START Information given

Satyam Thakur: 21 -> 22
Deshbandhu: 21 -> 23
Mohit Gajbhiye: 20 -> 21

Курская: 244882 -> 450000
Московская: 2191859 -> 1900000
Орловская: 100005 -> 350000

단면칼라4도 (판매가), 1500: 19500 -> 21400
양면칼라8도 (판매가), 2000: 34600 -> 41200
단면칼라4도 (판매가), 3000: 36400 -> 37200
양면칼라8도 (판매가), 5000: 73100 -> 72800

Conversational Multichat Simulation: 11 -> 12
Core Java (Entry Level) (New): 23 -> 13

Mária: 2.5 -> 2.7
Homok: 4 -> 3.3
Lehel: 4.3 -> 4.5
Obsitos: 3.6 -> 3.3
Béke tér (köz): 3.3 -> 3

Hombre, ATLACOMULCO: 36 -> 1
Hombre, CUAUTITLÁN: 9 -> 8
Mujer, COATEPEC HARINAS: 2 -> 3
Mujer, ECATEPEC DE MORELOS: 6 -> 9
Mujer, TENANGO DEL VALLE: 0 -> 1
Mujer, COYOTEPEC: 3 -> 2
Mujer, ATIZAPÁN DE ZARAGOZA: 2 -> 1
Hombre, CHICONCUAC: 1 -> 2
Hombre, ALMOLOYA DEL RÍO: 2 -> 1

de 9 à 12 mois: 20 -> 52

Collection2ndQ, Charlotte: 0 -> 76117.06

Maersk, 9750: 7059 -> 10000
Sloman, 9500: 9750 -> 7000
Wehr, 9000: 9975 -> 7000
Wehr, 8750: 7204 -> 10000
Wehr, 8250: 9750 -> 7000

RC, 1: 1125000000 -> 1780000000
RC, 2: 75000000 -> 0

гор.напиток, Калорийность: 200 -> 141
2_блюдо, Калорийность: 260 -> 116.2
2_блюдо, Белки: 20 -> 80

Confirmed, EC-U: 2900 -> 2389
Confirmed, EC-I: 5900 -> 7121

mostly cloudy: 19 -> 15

END Information given

What you are asked to do: Find the word "Wehr" in the listing above. Copy each line where it appears.

Answer box:
Wehr, 9000: 9975 -> 7000
Wehr, 8750: 7204 -> 10000
Wehr, 8250: 9750 -> 7000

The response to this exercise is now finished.